Friday, October 8, 2010

I don't post here nearly enough: New Projects fo Seminar

So I haven't posted about art in Months. Yeah, I've been really good at keeping this blog, no wonder no one reads this. Anyway, I'm here in the wee hours of the morning to hopefully fix that. Allow me to elaborate on what the hell I'm supposedly doing these days.

Taken from my seminar blog: http://jmcvey.net/sylva/

* * *

Legos

I’m going to call this methods “Legos” for the time being, it’s catchy enough. The original sketches for this project involved various block shapes stacked up on top of each other, slowly becoming more distant from each other vertically. To give you a visual in lieu of the obvious lack of photography, it’s like falling tetris blocks. The idea was to take actual legos or perhaps pieces of wood and glue them to a large acrylic board to give it that “free floating” appeal. Unfortunately, this does not seem all that likely. It might be possible to make the image digitally, print it on vellum and have the semi-transparent appeal work for what it was worth, but that might seem a tad boring.
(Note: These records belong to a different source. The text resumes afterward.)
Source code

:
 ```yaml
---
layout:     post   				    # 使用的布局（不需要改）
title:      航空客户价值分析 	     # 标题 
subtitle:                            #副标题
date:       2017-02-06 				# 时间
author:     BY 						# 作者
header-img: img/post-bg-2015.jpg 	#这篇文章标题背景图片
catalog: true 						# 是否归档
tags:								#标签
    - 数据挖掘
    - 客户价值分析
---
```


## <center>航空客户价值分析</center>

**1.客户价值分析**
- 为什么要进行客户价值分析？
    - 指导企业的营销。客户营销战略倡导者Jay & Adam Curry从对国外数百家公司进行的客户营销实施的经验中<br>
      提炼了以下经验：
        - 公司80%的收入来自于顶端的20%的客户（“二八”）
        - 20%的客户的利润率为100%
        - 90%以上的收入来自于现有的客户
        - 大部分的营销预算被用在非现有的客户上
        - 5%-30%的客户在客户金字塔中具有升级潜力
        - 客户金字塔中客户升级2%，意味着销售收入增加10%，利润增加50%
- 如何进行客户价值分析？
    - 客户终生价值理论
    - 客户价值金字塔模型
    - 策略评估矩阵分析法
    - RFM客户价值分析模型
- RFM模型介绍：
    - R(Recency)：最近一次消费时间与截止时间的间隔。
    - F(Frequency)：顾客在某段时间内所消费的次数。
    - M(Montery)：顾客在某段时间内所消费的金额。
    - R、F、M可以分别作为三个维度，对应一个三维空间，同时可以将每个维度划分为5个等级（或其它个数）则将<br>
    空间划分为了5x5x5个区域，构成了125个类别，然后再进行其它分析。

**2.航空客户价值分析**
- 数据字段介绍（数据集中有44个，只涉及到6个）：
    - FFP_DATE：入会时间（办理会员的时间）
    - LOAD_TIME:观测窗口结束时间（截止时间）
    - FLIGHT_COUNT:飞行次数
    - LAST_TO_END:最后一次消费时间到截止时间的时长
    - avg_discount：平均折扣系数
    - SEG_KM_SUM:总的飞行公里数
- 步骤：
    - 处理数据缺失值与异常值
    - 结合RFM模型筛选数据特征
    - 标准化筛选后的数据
Then I started working with actual legos and then this train wreck started to look half decent. Markus Raetz did a sculpture that was the word “YES” from one perspective. When turned around, the shapes realigned and made the word “NO.” I am rather taken with the playful nature of many of his works, so I tried to do something like it without attempting to completely rip off his work. So far, I haven’t had a much luck as I would have hoped. There is only so much I can do with lego blocks. I shouldn’t try to make a transition piece since it would too close to the original piece I’m basing this on, I prefer not have seen as a rip off. At least, not right away. I have been contemplating moving up to Duplo or perhaps actual pieces of lumber.

“Speech”

And here we have yet another idea that I have been playing with for some time now since early last March, perhaps even earlier than that. Taking “speech” or perhaps a large amount of letters and words and having the letters act as small fragments of an image as they are shaded differently. The finished image is made up of various different sheets that all together make the image, much like an old animation cel. I’ve made pieces like this before, so I know there is a larger success rate for this approach. However, the trick for this one is making sure I’m doing something new rather than what I have been doing. I have been considering making it into a sort of assembly, bringing the flat image out to at a 2-D perspective. This would require thin mounting board, preferably something I can cut into without too much trouble. That particular approach to this method might be a tad pretentious of me, I’m still playing around with it. It’s very similar to Christopher Burnett’s “Sprawlcode”, which takes what I’ve done a step further by having each letter or character have it’s own individual color, which I believe is at least possible for me to attempt. Whether or not it’s even nessessary has yet to be decided. Here is the second “Speech” piece I made with Martin Luther King Jr.’s “I Have a Dream” speech. (Please pardon the watermark on the image below)

“Bars”

This is one of the earlier ideas I came up with. It starts with an image, a photograph would be a better example. That photo is cut into various strips which are then lined back up with each other to form a fragmented remainder of the original. The strips would cross over each other close enough to recreate the image minimally but far enough to have large spaces in between some strips. This one is going to be attempted small first, just to see whether it can be done and hopefully translated to a bigger format if there is some success to be had. This one feels like it will be a lot of fun to make, let’s hope I’m right.

“Explosive Diagram Gundam Model”

This is exactly what it sounds like. The idea involves taking a Gundam Model kit (perferable a RG or MG level, 1/100 scale would be ideal) and creating a physical explosive diagram from the various pieces used to create it. For those who might not have an idea of what I am talking about, this is an explosve diagram:

What I would need to do is find a material that would be thin like wire, only as translucent as fishing line to better establish that “free floating” appearance. What ideally this would turn out to become is half finished, normal assemblage while the other half had pieces floating out from different lengths much like the diagram. If it’s hard to get a visual of this in your head, I apologize since the idea is still a little raw. I have yet to find a model kit that would best suit my purposes for this approach, but that shouldn’t prove to be too difficult.

* * *

So there we go, even manage to get the pictures there too. Ain't I wonder? I have been told my work has been nothing more than the development of "effects", making my projects nothing but soul-less shams. I'm not going to deny that there is no philosophy for any of these projects and I'm going to be frank, I don't really care. My project is the exploration of methods, it's the process of discover process. It feels like I'm building a body just waiting for someone to throw something inside and make it whole. But then we have the question "Why don't you give your terrible homunculus a soul good sir?" I would respond "Why should I? And if I did, what am I supposed to put in there?"

Despite this jibber-jabber , I've got to get cracking on making some actual art for this. I've behind on almost everything it seems and to make matters worse I've screwed up my sleeping pattern. Oh well, FOR PROGRESS!